◆ TESTO PROPOSTO:
──────────

Finanza etica all'Indice
sabato, 4 settembre 2010
Il Dow Jones Sustainability Index (Djsi, per gli “amici”) viene ormai considerato l’indice etico di riferimento a livello mondiale. Lanciato nel 1999, si trova ora nel suo undicesimo anno di vita. Insomma, è L’INDICE della finanza etica, senza nulla togliere a tutti gli altri.
Giovedì prossimo, 9 settembre, avrà luogo la revisione del paniere dell’indice: saranno comunicate (di solito lo fanno intorno alle dieci del mattino, se non ricordo male) le società che entrano nell’indice, quelle che ne escono, quelle che ci restano. E poi anche i cosiddetti “supersector leader”, cioè le società con le migliori performance socially responsible in ciascuno dei 19 macro-settori economici considerati dall’indice.

──────────

(Output strutturati della posa)
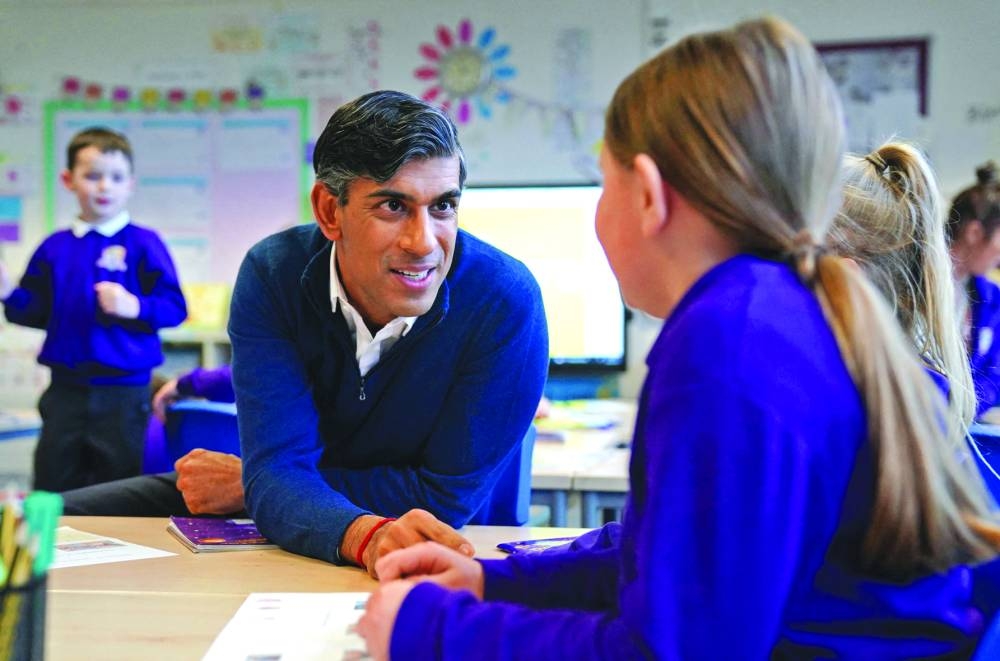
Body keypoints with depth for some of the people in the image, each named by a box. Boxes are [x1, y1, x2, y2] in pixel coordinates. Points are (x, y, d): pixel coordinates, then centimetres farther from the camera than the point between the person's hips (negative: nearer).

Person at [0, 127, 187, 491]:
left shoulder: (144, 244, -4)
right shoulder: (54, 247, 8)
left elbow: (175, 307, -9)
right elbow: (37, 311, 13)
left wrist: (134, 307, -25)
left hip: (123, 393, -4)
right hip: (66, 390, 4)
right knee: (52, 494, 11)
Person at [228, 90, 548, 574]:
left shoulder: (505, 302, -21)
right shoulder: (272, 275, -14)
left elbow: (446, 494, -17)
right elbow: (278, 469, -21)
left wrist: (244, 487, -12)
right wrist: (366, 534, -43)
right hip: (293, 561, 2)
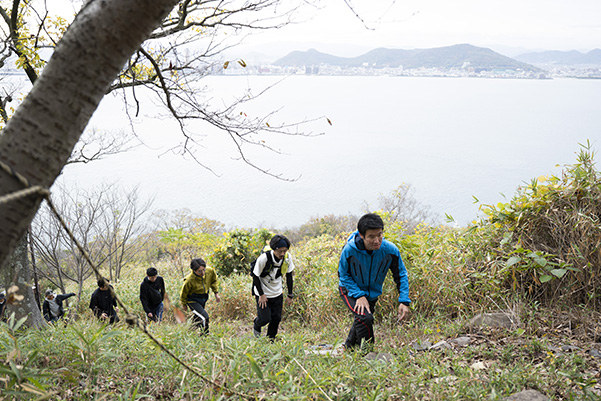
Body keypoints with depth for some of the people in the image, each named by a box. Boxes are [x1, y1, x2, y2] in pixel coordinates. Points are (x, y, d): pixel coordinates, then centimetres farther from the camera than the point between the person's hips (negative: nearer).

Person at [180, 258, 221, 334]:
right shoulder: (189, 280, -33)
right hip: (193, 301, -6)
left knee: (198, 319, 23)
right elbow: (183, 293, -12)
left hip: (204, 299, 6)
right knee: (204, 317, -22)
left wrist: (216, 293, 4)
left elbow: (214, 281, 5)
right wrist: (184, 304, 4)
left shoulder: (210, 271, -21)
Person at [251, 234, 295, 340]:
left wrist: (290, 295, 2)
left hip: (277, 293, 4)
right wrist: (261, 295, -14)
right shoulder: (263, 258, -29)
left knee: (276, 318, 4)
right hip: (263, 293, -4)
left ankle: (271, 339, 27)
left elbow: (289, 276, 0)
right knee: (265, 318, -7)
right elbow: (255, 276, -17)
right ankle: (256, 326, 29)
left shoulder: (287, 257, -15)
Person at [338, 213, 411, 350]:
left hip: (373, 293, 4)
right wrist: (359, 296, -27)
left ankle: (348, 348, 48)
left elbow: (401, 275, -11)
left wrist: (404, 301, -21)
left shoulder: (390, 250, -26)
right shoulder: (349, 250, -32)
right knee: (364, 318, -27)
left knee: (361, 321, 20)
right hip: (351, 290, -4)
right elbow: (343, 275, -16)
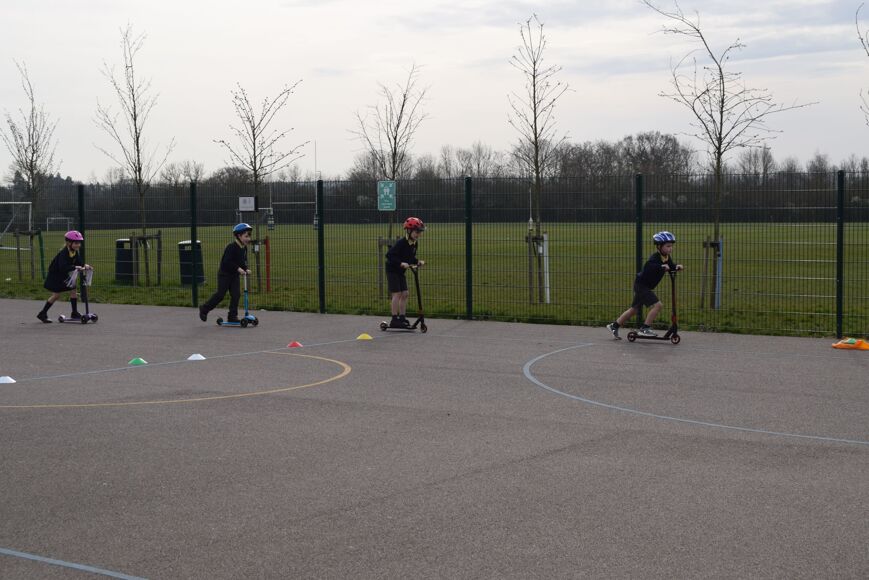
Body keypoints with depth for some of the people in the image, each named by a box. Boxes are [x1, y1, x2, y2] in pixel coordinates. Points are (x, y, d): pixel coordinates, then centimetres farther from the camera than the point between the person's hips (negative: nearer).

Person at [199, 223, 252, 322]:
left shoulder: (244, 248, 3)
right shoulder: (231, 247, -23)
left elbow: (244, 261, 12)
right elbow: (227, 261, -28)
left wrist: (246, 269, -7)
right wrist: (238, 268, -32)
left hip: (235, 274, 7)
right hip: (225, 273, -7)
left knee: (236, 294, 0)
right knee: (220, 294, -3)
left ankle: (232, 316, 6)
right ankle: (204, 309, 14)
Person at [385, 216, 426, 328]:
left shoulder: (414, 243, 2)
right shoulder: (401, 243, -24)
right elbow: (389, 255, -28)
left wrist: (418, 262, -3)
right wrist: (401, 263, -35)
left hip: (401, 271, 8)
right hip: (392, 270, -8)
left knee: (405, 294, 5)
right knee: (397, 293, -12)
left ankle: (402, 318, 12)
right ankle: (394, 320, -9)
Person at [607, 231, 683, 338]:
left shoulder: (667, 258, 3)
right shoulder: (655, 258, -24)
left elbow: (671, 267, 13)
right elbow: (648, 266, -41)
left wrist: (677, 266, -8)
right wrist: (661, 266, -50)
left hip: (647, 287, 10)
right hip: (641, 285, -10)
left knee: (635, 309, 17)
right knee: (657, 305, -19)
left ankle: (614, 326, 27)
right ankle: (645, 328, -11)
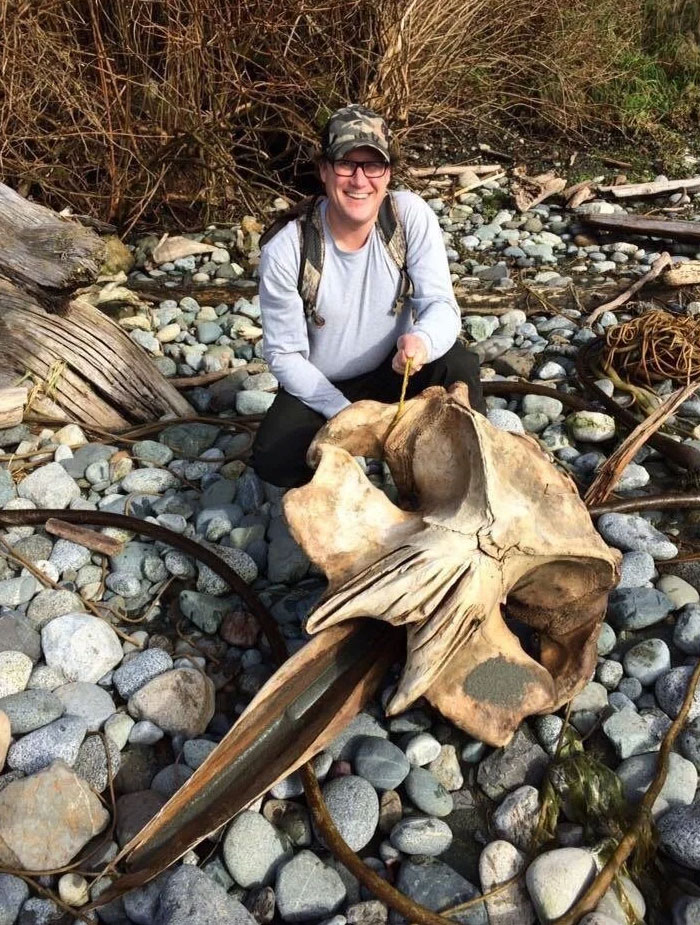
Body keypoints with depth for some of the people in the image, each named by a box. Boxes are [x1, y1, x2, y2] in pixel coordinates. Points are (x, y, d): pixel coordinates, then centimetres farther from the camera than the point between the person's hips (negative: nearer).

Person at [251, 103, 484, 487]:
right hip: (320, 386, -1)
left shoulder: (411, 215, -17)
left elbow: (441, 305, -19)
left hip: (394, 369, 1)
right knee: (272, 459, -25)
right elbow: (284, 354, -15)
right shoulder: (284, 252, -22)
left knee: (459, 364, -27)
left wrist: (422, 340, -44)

──────────

◆ ESERCIZIO A:
Nel testo sul Dow Jones Sustainability Index, quali gruppi di società saranno comunicati con la revisione del paniere dell'indice? Elencali tutti.
◆ ESERCIZIO B:
Secondo il testo sul Dow Jones Sustainability Index, perché il Djsi viene definito "L'INDICE" della finanza etica? Rispondi in una o due frasi.
◆ ESERCIZIO C:
Sostituisci "società" con "aziende" nel testo sul Dow Jones Sustainability Index. Riscrivi la parte compresa tra "Giovedì prossimo, 9" e "economici considerati dall’indice.", estremi inclusi.

◆ SOLUZIONE A:
- Le società che entrano nell'indice
- Quelle che ne escono
- Quelle che ci restano
- I cosiddetti "supersector leader"

◆ SOLUZIONE B:
Il Djsi viene ormai considerato l'indice etico di riferimento a livello mondiale. Per questo il testo lo definisce "L'INDICE" della finanza etica.

◆ SOLUZIONE C:
Giovedì prossimo, 9 settembre, avrà luogo la revisione del paniere dell’indice: saranno comunicate (di solito lo fanno intorno alle dieci del mattino, se non ricordo male) le aziende che entrano nell’indice, quelle che ne escono, quelle che ci restano. E poi anche i cosiddetti “supersector leader”, cioè le aziende con le migliori performance socially responsible in ciascuno dei 19 macro-settori economici considerati dall’indice.